8/01/2012

Half of India without power after grid failure


India was hit by a second day of major blackouts on Tuesday after grids in a dozen states went down, leaving around half of the country’s 1.2 billion population without power.

Stretching from Assam, near China, to the Himalayas and the deserts of Rajasthan, the power cut was the worst to hit India in more than a decade.

Trains were stranded in Kolkata and Delhi and office buildings switched to diesel generators and traffic jammed the roads, with the lights out even at major hospitals in Kolkata.
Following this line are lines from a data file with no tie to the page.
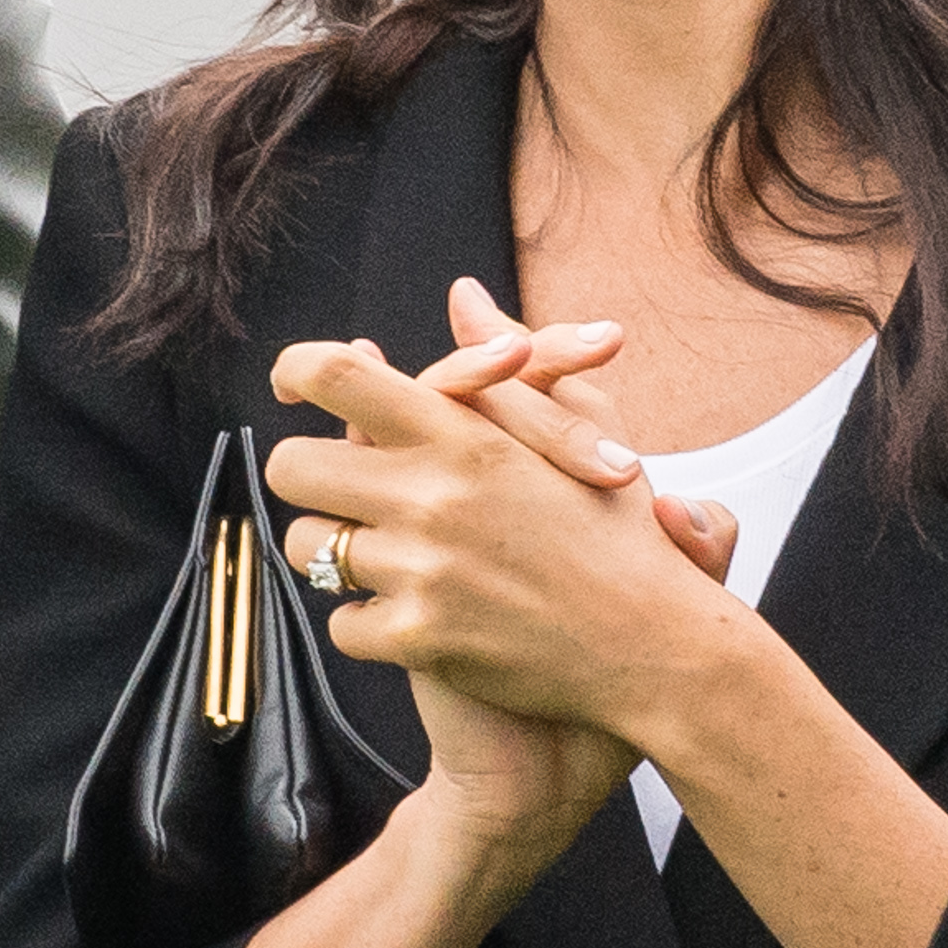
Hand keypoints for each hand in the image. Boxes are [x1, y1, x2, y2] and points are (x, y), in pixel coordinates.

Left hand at [267, 328, 748, 756]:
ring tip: (383, 557)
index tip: (290, 386)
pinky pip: (341, 625)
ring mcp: (422, 571)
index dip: (295, 371)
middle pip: (291, 466)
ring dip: (334, 554)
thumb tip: (463, 294)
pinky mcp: (421, 640)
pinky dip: (368, 625)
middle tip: (340, 491)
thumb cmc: (624, 536)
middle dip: (308, 479)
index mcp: (464, 436)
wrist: (657, 653)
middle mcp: (431, 496)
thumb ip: (508, 361)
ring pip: (308, 549)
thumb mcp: (579, 432)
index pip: (336, 376)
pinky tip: (409, 617)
“We’ll have to wait for an hour or hour and a half, but till then we’re trying to restore metro, railway and other essential services,” Power Minister Sushilkumar Shinde told reporters.

Shinde blamed the system collapse on some states drawing more than their share of electricity from the overstretched grid. Asia’s third-largest economy suffers a peak-hour power deficit of about 10 percent, dragging on economic growth.
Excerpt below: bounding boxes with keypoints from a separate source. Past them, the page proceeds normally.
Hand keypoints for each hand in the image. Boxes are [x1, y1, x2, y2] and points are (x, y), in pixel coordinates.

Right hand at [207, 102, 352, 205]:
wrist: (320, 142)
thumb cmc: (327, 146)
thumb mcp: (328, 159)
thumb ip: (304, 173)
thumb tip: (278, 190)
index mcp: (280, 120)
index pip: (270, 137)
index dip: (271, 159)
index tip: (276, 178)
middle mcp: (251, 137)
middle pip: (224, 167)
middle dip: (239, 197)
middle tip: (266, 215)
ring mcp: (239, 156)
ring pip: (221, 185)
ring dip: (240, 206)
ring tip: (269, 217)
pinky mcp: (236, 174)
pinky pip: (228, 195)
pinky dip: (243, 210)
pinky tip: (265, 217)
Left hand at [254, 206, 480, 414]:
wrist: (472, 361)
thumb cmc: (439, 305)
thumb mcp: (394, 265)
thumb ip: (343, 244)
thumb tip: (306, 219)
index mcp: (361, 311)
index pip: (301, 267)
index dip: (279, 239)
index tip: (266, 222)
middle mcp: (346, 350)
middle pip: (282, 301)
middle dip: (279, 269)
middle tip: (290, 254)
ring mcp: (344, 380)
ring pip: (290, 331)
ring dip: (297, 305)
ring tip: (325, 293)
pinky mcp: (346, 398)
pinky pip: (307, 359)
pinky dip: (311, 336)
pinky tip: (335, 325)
“This is the second day that something like this has happened. I’ve given instructions that whoever overdraws power will be punished.”

The problem has been made worse by weak a monsoon in agricultural states such as wheat-belt Punjab and Uttar Pradesh in the Ganges plains, which has a larger population than Brazil. With less rain to irrigate crops, more farmers resort to electric pumps to draw water from wells.

High consumption of heavily subsidized diesel by farmers and businesses has fuelled a gaping fiscal deficit that the government has vowed to tackle to restore confidence in the economy. But the poor monsoon means a subsidy cut is politically difficult.